Now say someone points out that at 3A, an SST-90 is really overkill, and more expensive than we need, that we should be using an XM-L2. We swap it out. The XM-L2 says 'at 3A, I need 3.35V'. So now the driver output is 3A at 3.35V. As the LED heats up, it needs less voltage, so after a while the LED may only need 3.2V. Then the driver output would be 3A at 3.2V.
If we wanted more light out of this thing, we can use 2 XM-L2's in series. Initially the driver output would be 3A at 6.70V (2x3.35V), and after warmup it would be 3A at 6.4V. Running 3 LEDs is a no-brainer at this point, but it gets interesting at 4 LEDs.
Initially, the driver output would be 3A at 13.4V. The driver has no problem with this when the battery voltage is 16.8V. But when the battery voltage drops below 13.4V, something interesting happens. The driver can't put out 13.4V any more. So what happens? It puts out the maximum voltage it can, which is the input voltage. As the battery voltage continues to drop toward 12V, now the LED string is saying 'you can't supply 13.4V, so I won't accept 3A any more'. At, for example, 13V, the LEDs might only draw 2.7A. At 12V, they might only draw 0.5A.

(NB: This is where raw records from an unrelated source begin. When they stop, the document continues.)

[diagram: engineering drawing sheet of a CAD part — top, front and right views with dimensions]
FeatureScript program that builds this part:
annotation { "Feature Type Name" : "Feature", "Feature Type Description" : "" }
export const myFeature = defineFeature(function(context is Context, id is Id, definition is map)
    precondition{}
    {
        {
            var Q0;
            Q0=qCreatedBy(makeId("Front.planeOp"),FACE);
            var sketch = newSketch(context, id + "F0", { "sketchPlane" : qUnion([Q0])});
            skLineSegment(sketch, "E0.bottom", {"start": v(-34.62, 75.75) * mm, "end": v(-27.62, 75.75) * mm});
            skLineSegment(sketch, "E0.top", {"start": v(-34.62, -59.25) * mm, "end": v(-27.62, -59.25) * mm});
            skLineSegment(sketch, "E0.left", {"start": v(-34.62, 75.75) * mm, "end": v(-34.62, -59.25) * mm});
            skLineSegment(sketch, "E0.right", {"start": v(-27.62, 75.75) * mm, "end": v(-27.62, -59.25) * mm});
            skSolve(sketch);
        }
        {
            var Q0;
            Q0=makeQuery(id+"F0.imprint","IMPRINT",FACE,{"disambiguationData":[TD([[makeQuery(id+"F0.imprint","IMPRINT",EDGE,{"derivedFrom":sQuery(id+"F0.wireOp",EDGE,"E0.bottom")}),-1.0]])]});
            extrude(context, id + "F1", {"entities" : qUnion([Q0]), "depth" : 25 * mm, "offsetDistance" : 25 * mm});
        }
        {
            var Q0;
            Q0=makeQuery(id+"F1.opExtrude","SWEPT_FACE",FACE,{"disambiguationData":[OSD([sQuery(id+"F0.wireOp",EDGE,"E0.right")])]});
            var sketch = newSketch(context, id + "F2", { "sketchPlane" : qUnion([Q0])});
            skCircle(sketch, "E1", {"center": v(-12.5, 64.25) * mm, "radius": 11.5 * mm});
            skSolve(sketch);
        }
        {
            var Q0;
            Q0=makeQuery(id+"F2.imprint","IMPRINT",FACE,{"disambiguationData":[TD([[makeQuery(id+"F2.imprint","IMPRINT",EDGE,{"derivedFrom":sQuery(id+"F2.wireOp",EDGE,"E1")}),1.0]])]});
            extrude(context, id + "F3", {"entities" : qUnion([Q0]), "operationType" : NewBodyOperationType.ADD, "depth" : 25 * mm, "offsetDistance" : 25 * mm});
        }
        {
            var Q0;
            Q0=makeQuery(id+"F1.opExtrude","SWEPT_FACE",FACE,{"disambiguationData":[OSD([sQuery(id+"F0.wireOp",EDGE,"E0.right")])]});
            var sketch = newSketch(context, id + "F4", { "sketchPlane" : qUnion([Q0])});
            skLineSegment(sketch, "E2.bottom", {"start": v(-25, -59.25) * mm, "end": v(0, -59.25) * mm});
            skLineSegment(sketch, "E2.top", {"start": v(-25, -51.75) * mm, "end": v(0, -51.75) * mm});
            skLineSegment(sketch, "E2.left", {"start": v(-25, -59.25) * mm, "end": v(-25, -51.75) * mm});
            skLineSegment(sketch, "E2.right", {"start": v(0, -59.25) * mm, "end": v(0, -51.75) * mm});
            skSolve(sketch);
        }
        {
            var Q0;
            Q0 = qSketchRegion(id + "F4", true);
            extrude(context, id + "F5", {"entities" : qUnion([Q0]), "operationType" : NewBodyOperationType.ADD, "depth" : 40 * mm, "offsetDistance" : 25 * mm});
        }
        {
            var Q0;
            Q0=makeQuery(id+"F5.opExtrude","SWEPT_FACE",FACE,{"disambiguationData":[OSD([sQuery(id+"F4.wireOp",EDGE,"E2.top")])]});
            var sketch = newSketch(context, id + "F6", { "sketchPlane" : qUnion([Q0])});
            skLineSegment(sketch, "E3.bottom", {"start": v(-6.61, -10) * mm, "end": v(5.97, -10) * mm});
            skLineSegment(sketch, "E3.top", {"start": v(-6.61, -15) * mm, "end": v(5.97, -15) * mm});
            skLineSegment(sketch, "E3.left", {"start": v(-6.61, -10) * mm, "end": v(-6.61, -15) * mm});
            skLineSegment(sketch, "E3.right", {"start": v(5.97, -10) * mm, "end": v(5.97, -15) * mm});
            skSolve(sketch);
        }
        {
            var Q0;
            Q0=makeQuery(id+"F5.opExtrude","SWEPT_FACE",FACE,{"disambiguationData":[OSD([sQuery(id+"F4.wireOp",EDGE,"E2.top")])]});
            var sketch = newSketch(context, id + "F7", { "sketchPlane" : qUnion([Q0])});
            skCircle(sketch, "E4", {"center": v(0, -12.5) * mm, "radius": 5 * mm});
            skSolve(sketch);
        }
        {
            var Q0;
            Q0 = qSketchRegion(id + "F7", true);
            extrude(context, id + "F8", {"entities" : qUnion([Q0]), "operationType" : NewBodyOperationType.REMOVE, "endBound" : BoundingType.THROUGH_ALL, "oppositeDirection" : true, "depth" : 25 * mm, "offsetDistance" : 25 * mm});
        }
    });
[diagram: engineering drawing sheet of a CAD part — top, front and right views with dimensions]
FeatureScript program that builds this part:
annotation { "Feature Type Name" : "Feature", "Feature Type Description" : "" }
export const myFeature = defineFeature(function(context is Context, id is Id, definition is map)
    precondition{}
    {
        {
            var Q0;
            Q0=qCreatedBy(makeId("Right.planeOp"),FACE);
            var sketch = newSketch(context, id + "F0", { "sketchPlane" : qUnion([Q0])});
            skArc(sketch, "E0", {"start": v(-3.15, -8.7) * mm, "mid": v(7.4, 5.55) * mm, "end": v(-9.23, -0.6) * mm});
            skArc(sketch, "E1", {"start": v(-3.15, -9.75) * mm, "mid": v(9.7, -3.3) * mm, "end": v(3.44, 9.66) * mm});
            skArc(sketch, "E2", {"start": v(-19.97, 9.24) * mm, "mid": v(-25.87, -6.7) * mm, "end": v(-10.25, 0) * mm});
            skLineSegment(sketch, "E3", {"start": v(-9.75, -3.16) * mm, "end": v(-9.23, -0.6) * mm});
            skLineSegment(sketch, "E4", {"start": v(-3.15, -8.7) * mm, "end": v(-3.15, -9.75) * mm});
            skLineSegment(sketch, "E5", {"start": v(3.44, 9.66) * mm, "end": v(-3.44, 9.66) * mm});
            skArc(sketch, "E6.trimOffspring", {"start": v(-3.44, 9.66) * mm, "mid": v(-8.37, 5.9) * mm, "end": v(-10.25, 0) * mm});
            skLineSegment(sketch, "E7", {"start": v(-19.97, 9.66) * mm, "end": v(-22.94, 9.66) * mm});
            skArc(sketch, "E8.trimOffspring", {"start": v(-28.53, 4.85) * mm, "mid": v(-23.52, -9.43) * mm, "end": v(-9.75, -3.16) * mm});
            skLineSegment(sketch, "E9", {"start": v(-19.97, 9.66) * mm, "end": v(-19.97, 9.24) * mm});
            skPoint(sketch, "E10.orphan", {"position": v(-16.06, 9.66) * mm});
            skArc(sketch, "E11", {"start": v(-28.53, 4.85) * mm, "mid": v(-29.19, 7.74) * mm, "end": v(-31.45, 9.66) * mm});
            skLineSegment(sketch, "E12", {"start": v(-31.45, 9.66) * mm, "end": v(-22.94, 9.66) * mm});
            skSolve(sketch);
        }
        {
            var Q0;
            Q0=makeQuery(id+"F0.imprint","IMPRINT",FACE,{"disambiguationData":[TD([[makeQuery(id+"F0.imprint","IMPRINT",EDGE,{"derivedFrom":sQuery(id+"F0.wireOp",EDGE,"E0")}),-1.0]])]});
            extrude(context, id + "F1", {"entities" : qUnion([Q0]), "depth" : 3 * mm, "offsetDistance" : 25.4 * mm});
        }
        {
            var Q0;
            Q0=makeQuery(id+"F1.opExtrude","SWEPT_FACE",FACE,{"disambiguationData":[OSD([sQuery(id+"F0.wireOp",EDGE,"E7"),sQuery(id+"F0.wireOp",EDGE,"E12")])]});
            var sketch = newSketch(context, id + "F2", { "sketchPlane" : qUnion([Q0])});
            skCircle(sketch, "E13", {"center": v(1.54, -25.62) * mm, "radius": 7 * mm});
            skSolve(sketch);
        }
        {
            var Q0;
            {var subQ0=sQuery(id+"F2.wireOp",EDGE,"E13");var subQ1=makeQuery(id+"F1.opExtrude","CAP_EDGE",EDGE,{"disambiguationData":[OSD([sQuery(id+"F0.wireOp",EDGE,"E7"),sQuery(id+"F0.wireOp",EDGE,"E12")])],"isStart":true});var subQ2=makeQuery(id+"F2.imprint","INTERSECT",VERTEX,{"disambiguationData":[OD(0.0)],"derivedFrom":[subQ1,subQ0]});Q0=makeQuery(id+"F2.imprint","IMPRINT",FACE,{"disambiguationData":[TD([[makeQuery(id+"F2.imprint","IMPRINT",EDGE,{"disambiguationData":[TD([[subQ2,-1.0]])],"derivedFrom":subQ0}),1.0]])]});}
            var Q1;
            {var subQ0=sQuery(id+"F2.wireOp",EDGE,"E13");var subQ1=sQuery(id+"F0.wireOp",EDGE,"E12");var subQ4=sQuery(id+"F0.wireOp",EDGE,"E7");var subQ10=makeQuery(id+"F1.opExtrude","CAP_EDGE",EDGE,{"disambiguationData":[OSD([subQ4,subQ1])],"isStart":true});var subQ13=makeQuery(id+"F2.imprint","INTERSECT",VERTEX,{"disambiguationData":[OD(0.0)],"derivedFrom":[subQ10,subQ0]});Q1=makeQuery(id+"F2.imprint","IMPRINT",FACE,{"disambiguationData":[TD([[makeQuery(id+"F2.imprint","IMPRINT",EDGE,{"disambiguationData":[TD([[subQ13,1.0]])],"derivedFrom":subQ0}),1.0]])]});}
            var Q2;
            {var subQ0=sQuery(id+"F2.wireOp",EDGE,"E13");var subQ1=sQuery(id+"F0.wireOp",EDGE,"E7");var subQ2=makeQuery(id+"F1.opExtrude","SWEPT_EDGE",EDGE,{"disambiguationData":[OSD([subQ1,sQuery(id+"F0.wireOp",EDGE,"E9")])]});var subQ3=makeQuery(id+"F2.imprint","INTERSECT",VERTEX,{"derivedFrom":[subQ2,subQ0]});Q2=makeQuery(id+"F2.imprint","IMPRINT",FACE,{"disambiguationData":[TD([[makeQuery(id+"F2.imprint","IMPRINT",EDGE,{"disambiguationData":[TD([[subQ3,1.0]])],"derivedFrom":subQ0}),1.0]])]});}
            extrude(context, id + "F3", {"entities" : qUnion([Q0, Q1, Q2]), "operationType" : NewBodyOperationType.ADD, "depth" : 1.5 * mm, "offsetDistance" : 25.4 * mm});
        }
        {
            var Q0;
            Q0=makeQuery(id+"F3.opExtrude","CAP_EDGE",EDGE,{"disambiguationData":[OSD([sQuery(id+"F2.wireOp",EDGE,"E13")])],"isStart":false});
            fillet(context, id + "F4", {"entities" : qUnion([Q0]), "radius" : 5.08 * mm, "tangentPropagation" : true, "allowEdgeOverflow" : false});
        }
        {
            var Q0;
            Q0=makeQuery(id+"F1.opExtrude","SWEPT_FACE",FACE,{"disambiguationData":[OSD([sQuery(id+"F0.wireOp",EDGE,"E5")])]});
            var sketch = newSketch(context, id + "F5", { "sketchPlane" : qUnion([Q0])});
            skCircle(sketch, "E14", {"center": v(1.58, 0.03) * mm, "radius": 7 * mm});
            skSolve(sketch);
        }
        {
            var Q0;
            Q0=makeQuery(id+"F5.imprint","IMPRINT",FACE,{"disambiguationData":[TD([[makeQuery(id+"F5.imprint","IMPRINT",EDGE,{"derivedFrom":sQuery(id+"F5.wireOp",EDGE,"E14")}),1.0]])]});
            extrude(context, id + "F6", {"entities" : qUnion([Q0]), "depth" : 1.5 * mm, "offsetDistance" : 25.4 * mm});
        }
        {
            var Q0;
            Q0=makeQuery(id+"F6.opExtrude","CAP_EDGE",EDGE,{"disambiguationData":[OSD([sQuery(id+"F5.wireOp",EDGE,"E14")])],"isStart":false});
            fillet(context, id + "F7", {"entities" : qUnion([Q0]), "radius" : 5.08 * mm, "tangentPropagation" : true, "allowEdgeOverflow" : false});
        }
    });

A discussion of non-ideal drivers will be left for later.
How important is a heatsink in this illustration?
That depends on how much current you are putting into the LED. For a '1 watt' LED, the current is usually set at about 350 mA (0.35A). If mounted on a 25mm star, a 1W LED probably doesn't require much if any heatsinking. But as you go higher and higher in power, heatsinking becomes continuously more important. Above a few watts (1A or more of drive current), heatsinking becomes a critical part of the design.

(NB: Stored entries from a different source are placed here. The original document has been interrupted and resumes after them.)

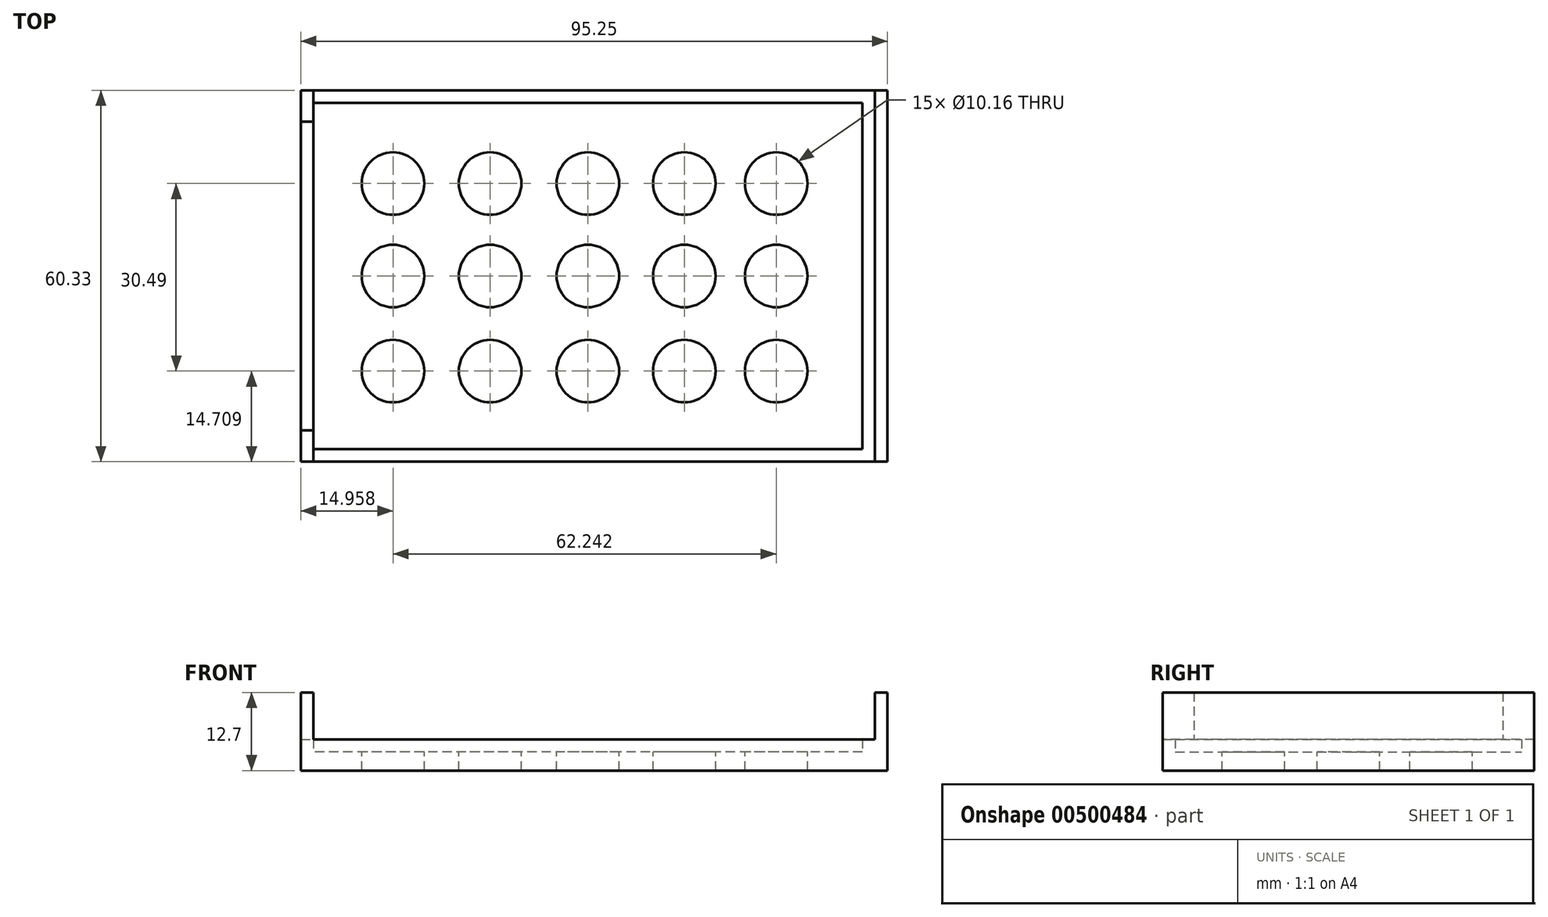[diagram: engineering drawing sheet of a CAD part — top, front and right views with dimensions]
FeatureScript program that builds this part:
annotation { "Feature Type Name" : "Feature", "Feature Type Description" : "" }
export const myFeature = defineFeature(function(context is Context, id is Id, definition is map)
    precondition{}
    {
        {
            var Q0;
            Q0=qCreatedBy(makeId("Top.planeOp"),FACE);
            var sketch = newSketch(context, id + "F0", { "sketchPlane" : qUnion([Q0])});
            skLineSegment(sketch, "E0.bottom", {"start": v(-54.5, 12.08) * mm, "end": v(40.76, 12.08) * mm});
            skLineSegment(sketch, "E0.top", {"start": v(-54.5, -48.25) * mm, "end": v(40.76, -48.25) * mm});
            skLineSegment(sketch, "E0.left", {"start": v(-54.5, 12.08) * mm, "end": v(-54.5, -48.25) * mm});
            skLineSegment(sketch, "E0.right", {"start": v(40.76, 12.08) * mm, "end": v(40.76, -48.25) * mm});
            skSolve(sketch);
        }
        {
            var Q0;
            Q0 = qSketchRegion(id + "F0", true);
            extrude(context, id + "F1", {"entities" : qUnion([Q0]), "depth" : 3.05 * mm});
        }
        {
            var Q0;
            Q0=makeQuery(id+"F1.opExtrude","CAP_FACE",FACE,{"disambiguationData":[OSD([sQuery(id+"F0.wireOp",EDGE,"E0.bottom"),sQuery(id+"F0.wireOp",EDGE,"E0.top"),sQuery(id+"F0.wireOp",EDGE,"E0.left"),sQuery(id+"F0.wireOp",EDGE,"E0.right")])],"isStart":false});
            var sketch = newSketch(context, id + "F2", { "sketchPlane" : qUnion([Q0])});
            skLineSegment(sketch, "E1", {"start": v(40.76, 12.08) * mm, "end": v(38.72, 12.08) * mm});
            skLineSegment(sketch, "E2", {"start": v(38.72, 12.08) * mm, "end": v(38.72, -48.25) * mm});
            skLineSegment(sketch, "E3", {"start": v(38.72, -48.25) * mm, "end": v(40.76, -48.25) * mm});
            skLineSegment(sketch, "E4", {"start": v(40.76, -48.25) * mm, "end": v(40.76, 12.08) * mm});
            skSolve(sketch);
        }
        {
            var Q0;
            Q0 = qSketchRegion(id + "F2", true);
            extrude(context, id + "F3", {"entities" : qUnion([Q0]), "operationType" : NewBodyOperationType.ADD, "depth" : 9.65 * mm});
        }
        {
            var Q0;
            Q0=makeQuery(id+"F1.opExtrude","CAP_FACE",FACE,{"disambiguationData":[OSD([sQuery(id+"F0.wireOp",EDGE,"E0.bottom"),sQuery(id+"F0.wireOp",EDGE,"E0.top"),sQuery(id+"F0.wireOp",EDGE,"E0.left"),sQuery(id+"F0.wireOp",EDGE,"E0.right")])],"isStart":false});
            var sketch = newSketch(context, id + "F4", { "sketchPlane" : qUnion([Q0])});
            skLineSegment(sketch, "E5.bottom", {"start": v(-54.5, -48.25) * mm, "end": v(-52.46, -48.25) * mm});
            skLineSegment(sketch, "E5.top", {"start": v(-54.5, -43.17) * mm, "end": v(-52.46, -43.17) * mm});
            skLineSegment(sketch, "E5.left", {"start": v(-54.5, -48.25) * mm, "end": v(-54.5, -43.17) * mm});
            skLineSegment(sketch, "E5.right", {"start": v(-52.46, -48.25) * mm, "end": v(-52.46, -43.17) * mm});
            skSolve(sketch);
        }
        {
            var Q0;
            Q0 = qSketchRegion(id + "F4", true);
            extrude(context, id + "F5", {"entities" : qUnion([Q0]), "operationType" : NewBodyOperationType.ADD, "depth" : 9.65 * mm});
        }
        {
            var Q0;
            Q0=makeQuery(id+"F1.opExtrude","CAP_FACE",FACE,{"disambiguationData":[OSD([sQuery(id+"F0.wireOp",EDGE,"E0.bottom"),sQuery(id+"F0.wireOp",EDGE,"E0.top"),sQuery(id+"F0.wireOp",EDGE,"E0.left"),sQuery(id+"F0.wireOp",EDGE,"E0.right")])],"isStart":false});
            var sketch = newSketch(context, id + "F6", { "sketchPlane" : qUnion([Q0])});
            skLineSegment(sketch, "E6.bottom", {"start": v(-54.5, 12.08) * mm, "end": v(-52.46, 12.08) * mm});
            skLineSegment(sketch, "E6.top", {"start": v(-54.5, 7) * mm, "end": v(-52.46, 7) * mm});
            skLineSegment(sketch, "E6.left", {"start": v(-54.5, 12.08) * mm, "end": v(-54.5, 7) * mm});
            skLineSegment(sketch, "E6.right", {"start": v(-52.46, 12.08) * mm, "end": v(-52.46, 7) * mm});
            skSolve(sketch);
        }
        {
            var Q0;
            Q0 = qSketchRegion(id + "F6", true);
            extrude(context, id + "F7", {"entities" : qUnion([Q0]), "operationType" : NewBodyOperationType.ADD, "depth" : 9.65 * mm});
        }
        {
            var Q0;
            Q0=makeQuery(id+"F1.opExtrude","CAP_FACE",FACE,{"disambiguationData":[OSD([sQuery(id+"F0.wireOp",EDGE,"E0.bottom"),sQuery(id+"F0.wireOp",EDGE,"E0.top"),sQuery(id+"F0.wireOp",EDGE,"E0.left"),sQuery(id+"F0.wireOp",EDGE,"E0.right")])],"isStart":false});
            var sketch = newSketch(context, id + "F8", { "sketchPlane" : qUnion([Q0])});
            skLineSegment(sketch, "E7", {"start": v(-52.46, 12.08) * mm, "end": v(38.72, 12.08) * mm});
            skLineSegment(sketch, "E8", {"start": v(38.72, 12.08) * mm, "end": v(38.72, 10.05) * mm});
            skLineSegment(sketch, "E9", {"start": v(38.72, 10.05) * mm, "end": v(-52.46, 10.05) * mm});
            skLineSegment(sketch, "E10", {"start": v(-52.46, 10.05) * mm, "end": v(-52.46, 12.08) * mm});
            skLineSegment(sketch, "E11", {"start": v(-52.46, -48.25) * mm, "end": v(38.72, -48.25) * mm});
            skLineSegment(sketch, "E12", {"start": v(38.72, -48.25) * mm, "end": v(38.72, -46.22) * mm});
            skLineSegment(sketch, "E13", {"start": v(38.72, -46.22) * mm, "end": v(-52.46, -46.22) * mm});
            skLineSegment(sketch, "E14", {"start": v(-52.46, -46.22) * mm, "end": v(-52.46, -48.25) * mm});
            skSolve(sketch);
        }
        {
            var Q0;
            Q0 = qSketchRegion(id + "F8", true);
            extrude(context, id + "F9", {"entities" : qUnion([Q0]), "operationType" : NewBodyOperationType.ADD, "depth" : 2.03 * mm});
        }
        {
            var Q0;
            Q0=makeQuery(id+"F1.opExtrude","CAP_FACE",FACE,{"disambiguationData":[OSD([sQuery(id+"F0.wireOp",EDGE,"E0.bottom"),sQuery(id+"F0.wireOp",EDGE,"E0.top"),sQuery(id+"F0.wireOp",EDGE,"E0.left"),sQuery(id+"F0.wireOp",EDGE,"E0.right")])],"isStart":false});
            var sketch = newSketch(context, id + "F10", { "sketchPlane" : qUnion([Q0])});
            skLineSegment(sketch, "E15", {"start": v(-52.46, 7) * mm, "end": v(-54.5, 7) * mm});
            skLineSegment(sketch, "E16", {"start": v(-54.5, 7) * mm, "end": v(-54.5, -43.17) * mm});
            skLineSegment(sketch, "E17", {"start": v(-54.5, -43.17) * mm, "end": v(-52.46, -43.17) * mm});
            skLineSegment(sketch, "E18", {"start": v(-52.46, -43.17) * mm, "end": v(-52.46, 7) * mm});
            skSolve(sketch);
        }
        {
            var Q0;
            Q0 = qSketchRegion(id + "F10", true);
            extrude(context, id + "F11", {"entities" : qUnion([Q0]), "operationType" : NewBodyOperationType.ADD, "depth" : 2.03 * mm});
        }
        {
            var Q0;
            Q0=makeQuery(id+"F1.opExtrude","CAP_FACE",FACE,{"disambiguationData":[OSD([sQuery(id+"F0.wireOp",EDGE,"E0.bottom"),sQuery(id+"F0.wireOp",EDGE,"E0.top"),sQuery(id+"F0.wireOp",EDGE,"E0.left"),sQuery(id+"F0.wireOp",EDGE,"E0.right")])],"isStart":false});
            var sketch = newSketch(context, id + "F12", { "sketchPlane" : qUnion([Q0])});
            skLineSegment(sketch, "E19", {"start": v(38.72, -46.22) * mm, "end": v(36.7, -46.22) * mm});
            skLineSegment(sketch, "E20", {"start": v(36.7, -46.22) * mm, "end": v(36.7, 10.05) * mm});
            skLineSegment(sketch, "E21", {"start": v(36.7, 10.05) * mm, "end": v(38.72, 10.05) * mm});
            skLineSegment(sketch, "E22", {"start": v(38.72, 10.05) * mm, "end": v(38.72, -46.22) * mm});
            skSolve(sketch);
        }
        {
            var Q0;
            Q0 = qSketchRegion(id + "F12", true);
            extrude(context, id + "F13", {"entities" : qUnion([Q0]), "operationType" : NewBodyOperationType.ADD, "depth" : 2.03 * mm});
        }
        {
            var Q0;
            Q0=makeQuery(id+"F1.opExtrude","CAP_FACE",FACE,{"disambiguationData":[OSD([sQuery(id+"F0.wireOp",EDGE,"E0.bottom"),sQuery(id+"F0.wireOp",EDGE,"E0.top"),sQuery(id+"F0.wireOp",EDGE,"E0.left"),sQuery(id+"F0.wireOp",EDGE,"E0.right")])],"isStart":false});
            var sketch = newSketch(context, id + "F14", { "sketchPlane" : qUnion([Q0])});
            skCircle(sketch, "E23", {"center": v(-39.53, -3.05) * mm, "radius": 5.08 * mm});
            skCircle(sketch, "E24", {"center": v(-23.76, -3.05) * mm, "radius": 5.08 * mm});
            skCircle(sketch, "E25", {"center": v(-7.89, -3.05) * mm, "radius": 5.08 * mm});
            skCircle(sketch, "E26", {"center": v(7.78, -3.05) * mm, "radius": 5.08 * mm});
            skCircle(sketch, "E27", {"center": v(22.7, -3.05) * mm, "radius": 5.08 * mm});
            skCircle(sketch, "E28", {"center": v(22.7, -18.08) * mm, "radius": 5.08 * mm});
            skCircle(sketch, "E29", {"center": v(7.78, -18.08) * mm, "radius": 5.08 * mm});
            skCircle(sketch, "E30", {"center": v(-7.89, -18.08) * mm, "radius": 5.08 * mm});
            skCircle(sketch, "E31", {"center": v(-23.76, -18.08) * mm, "radius": 5.08 * mm});
            skCircle(sketch, "E32", {"center": v(-39.53, -18.08) * mm, "radius": 5.08 * mm});
            skCircle(sketch, "E33", {"center": v(-39.53, -33.54) * mm, "radius": 5.08 * mm});
            skCircle(sketch, "E34", {"center": v(-23.76, -33.54) * mm, "radius": 5.08 * mm});
            skCircle(sketch, "E35", {"center": v(-7.89, -33.54) * mm, "radius": 5.08 * mm});
            skCircle(sketch, "E36", {"center": v(22.7, -33.54) * mm, "radius": 5.08 * mm});
            skCircle(sketch, "E37", {"center": v(7.78, -33.54) * mm, "radius": 5.08 * mm});
            skSolve(sketch);
        }
        {
            var Q0;
            Q0 = qSketchRegion(id + "F14", true);
            extrude(context, id + "F15", {"entities" : qUnion([Q0]), "operationType" : NewBodyOperationType.REMOVE, "oppositeDirection" : true, "depth" : 25.4 * mm});
        }
    });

I read a thread that talked about making a round heatsink, so that it fits just so, then mount the driver on one side and the LED on the other. Would you use thermal compound on the heatsink? Or back of PCB driver or LED PCB?
At this point it becomes important to understand the true meaning of 'heatsink', as well as the difference between 'heat' and 'temperature'. In common usage, the terms 'heat' and 'temperature' are used pretty interchangeably. That's all well and good, I even do it myself (though probably less than other people do). But when you want to design heatsinks, it's really important to understand the difference.
Imagine you are blowing up a balloon. If you have a constant flow of air into the balloon, and no exit, what happens? The pressure in the balloon continues to rise, and eventually the balloon exceeds its maximum pressure, and it bursts.
Now imagine you are pumping heat into a heatsink at a constant rate (say 2 watts of heat). If that heat can't exit the heatsink the temperature continues to rise, and eventually something fails.
Now imagine an exit orifice in the balloon. The higher the pressure in the balloon, the faster air exits the balloon. Initially, air is going in faster than it goes out, and pressure builds up. Eventually the pressure builds up to a point where the air flow out of the balloon equals the airflow in. At this point the pressure will stabilize (stay the same), as the flow in equals the flow out. This is called equilibrium.
Sorry, it's getting late and I can't make sense any more. To translate this into heat and temperature is a task that I need to take up later. Here's a teaser: airflow into the balloon is like heat into a heatsink. Pressure in the balloon is like temperature in the heatsink.
i guess that may not be just a quick question...but I really appreciate it!!